WHY CAR HIRE AND GOOD GROOMING BEAT YOUR ACADEMIC PAPERS 10 NILL.| UNEMPLOYED SHOULD READ THIS.
Ever wondered why your mates are looking way too smart, whether official or smart casual but they do dress to kill. Even on a weekend when a pair of dirty jeans and T-Shirts should do, they never forget to piss off the iron box.
You may also wonder why they move from office to office hooting at the parking lot with a brown envelope on the passenger seat. Then from nowhere you will be captivated by their entourage, humble yourself and refer to them as “Tajiri” or even “mdosi”. Little do you get to discover that they are actually the very guys job hunting daily as you.
The difference is that they have found a new way of doing it.

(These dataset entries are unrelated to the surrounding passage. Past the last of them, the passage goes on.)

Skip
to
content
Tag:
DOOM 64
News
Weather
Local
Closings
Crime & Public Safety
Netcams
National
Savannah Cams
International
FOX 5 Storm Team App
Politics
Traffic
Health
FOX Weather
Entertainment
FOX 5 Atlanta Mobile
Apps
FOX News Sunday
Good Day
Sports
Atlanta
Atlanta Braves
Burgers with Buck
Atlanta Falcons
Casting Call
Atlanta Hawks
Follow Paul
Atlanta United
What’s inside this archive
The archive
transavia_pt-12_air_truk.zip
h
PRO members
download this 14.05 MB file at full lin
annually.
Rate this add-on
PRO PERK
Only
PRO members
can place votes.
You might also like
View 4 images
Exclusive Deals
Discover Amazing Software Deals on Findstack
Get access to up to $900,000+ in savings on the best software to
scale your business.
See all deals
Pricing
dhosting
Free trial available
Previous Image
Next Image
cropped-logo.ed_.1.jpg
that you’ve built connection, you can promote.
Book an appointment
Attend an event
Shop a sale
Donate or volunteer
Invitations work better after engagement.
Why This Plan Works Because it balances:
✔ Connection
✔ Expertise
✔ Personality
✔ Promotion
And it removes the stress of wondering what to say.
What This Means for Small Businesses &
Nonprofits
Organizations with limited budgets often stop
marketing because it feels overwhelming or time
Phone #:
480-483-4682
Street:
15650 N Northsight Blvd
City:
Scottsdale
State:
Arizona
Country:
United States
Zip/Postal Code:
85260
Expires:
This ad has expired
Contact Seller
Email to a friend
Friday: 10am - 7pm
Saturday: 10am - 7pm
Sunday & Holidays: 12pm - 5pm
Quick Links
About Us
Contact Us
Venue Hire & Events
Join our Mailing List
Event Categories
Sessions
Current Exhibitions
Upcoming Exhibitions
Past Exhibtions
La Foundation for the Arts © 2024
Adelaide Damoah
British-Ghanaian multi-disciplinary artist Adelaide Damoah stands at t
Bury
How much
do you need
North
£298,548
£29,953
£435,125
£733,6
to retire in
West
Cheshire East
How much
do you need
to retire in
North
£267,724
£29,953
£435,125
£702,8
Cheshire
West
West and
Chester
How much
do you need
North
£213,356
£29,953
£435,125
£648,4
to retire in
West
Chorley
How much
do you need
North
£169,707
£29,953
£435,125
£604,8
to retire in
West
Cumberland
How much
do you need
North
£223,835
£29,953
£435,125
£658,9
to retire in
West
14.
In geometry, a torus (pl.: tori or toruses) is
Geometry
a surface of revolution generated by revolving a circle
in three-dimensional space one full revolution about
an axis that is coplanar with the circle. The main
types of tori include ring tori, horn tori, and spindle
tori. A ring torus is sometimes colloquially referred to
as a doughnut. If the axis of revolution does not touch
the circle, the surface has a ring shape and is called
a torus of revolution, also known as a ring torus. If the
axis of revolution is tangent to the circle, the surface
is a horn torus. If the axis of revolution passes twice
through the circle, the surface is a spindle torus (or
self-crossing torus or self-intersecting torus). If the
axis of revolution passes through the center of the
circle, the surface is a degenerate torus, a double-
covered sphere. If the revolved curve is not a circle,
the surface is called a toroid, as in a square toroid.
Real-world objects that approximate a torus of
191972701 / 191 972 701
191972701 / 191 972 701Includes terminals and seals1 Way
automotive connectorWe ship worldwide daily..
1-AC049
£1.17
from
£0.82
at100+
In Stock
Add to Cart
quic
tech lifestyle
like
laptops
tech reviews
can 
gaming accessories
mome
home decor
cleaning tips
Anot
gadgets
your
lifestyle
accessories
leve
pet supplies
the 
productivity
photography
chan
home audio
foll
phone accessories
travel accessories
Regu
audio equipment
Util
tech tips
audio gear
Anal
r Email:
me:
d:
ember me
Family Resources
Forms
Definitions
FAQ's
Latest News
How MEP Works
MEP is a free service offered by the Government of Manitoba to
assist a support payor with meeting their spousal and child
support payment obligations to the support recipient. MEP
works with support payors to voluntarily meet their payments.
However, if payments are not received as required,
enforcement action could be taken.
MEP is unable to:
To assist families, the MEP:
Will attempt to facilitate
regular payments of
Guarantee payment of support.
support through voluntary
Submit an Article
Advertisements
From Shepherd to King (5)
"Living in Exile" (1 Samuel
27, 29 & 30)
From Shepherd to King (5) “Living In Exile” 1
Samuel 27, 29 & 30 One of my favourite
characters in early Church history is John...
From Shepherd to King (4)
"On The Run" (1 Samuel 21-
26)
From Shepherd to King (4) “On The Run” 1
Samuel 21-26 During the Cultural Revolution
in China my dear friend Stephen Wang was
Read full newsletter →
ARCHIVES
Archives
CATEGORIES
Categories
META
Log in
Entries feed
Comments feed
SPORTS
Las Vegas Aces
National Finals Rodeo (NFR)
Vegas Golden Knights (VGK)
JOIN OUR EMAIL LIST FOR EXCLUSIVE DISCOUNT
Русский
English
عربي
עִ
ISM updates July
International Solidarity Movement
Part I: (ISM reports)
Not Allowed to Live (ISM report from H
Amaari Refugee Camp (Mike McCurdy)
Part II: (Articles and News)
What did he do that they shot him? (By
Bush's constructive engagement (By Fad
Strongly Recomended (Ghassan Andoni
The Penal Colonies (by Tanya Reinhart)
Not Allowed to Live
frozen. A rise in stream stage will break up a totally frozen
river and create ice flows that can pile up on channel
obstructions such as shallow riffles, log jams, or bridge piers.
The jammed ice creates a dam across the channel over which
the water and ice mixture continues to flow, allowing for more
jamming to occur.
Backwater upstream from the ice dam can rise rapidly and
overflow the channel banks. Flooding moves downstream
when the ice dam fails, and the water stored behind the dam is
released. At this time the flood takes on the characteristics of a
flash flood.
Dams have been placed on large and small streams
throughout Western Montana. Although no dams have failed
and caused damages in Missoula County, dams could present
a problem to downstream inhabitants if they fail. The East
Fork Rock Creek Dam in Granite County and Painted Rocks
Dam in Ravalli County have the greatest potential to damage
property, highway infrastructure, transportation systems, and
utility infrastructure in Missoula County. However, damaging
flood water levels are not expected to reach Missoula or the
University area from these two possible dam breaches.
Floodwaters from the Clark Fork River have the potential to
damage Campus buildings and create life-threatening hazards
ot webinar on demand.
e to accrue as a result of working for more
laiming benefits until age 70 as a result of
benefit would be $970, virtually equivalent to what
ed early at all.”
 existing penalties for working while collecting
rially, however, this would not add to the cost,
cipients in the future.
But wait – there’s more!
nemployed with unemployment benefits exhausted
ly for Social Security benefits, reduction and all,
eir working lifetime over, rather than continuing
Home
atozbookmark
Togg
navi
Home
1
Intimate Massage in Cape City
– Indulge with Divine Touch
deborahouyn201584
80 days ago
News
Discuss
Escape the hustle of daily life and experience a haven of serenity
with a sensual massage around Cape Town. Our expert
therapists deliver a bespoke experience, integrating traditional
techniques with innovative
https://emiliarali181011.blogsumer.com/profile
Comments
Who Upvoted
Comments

They end up faking it till they make it. That car keys of a Lexus or Toyoya TX is by no chance an opportunity to boast around. They grab every moment available to capture attention.
A nice car driven by a man or lady in an expensive suit may get you a pic with a Minister, Governor, Senator, MP, a rich business tycoon or even a split second with the president. This could mean a referral or even a job if you are smart enough in the head too.
Savings are very helpful especially if they are enough to get you a cool car from a car hire company. A nice suit will do you good and one more thing,remember to walk and talk rich because the blessed in society do not have much time hanging out with the sufferers as they are called.
Spray a lillte bit of perfume if you are a fragrance person, or rather if you are the allergic type just remember not to smell bad odour, call it sweat.
When you look rich you will hardly be asked questions like, “who has sent you”. Your papers will be perused so quick and a valid response given to you without a second thought.
There is no more sympathy left in the world of job hunting. Some good English or swahili is not enough. You need to impress even before you open your mouth. Too bad if you have a smelling breath. One more reason to perhaps befriend your local dentist or spare some coins for chewing gum.
Going for some cheap “mtumba” shirt and pants is actually not a very bad idea. They say live according to your means. However what if you made just some little adjustment to your wardrobe.
People out here will judge you according to first impression. How you arrive and most importantly how you dress. They will spare you some minutes if you are worth it. Other CEO’s or bosses will see you in the cctv approaching their office and they will instruct their secretaries to lock you out if you do not look appealing.
Narrations of a poor background and sad series of events growing up has lost relevance. They are better left to be told after you have made it in life. You therefore owe no one an apology faking it since its one perfect way of nearing success.
Lastly, dressing well and arriving in style at an event full of high end guests and dignitaries will allow you to mingle and exchange contacts. You will not be mistaken for a begger or pickpocketer.
Security will have no reasons to mark you and if you play the script so well, personalities won’t mind sharing their business cards with you. They may extend their kindness by inviting you to their online forums and before you know it, your unuseful friends will be disappearing from your phone book.
Sooner or later you should be skipping booze for expensive bottles of wine and that kibandaski lady who is used to serving you ugali mix and matumbo special will be so eager to see you again. Secret is in your first impression. Change a few bad social lifestyle habits if you can. Discuss women and football with limits. How you took one-two-many bottles of whysky last night should not be a story to carry to a table of investment ideas.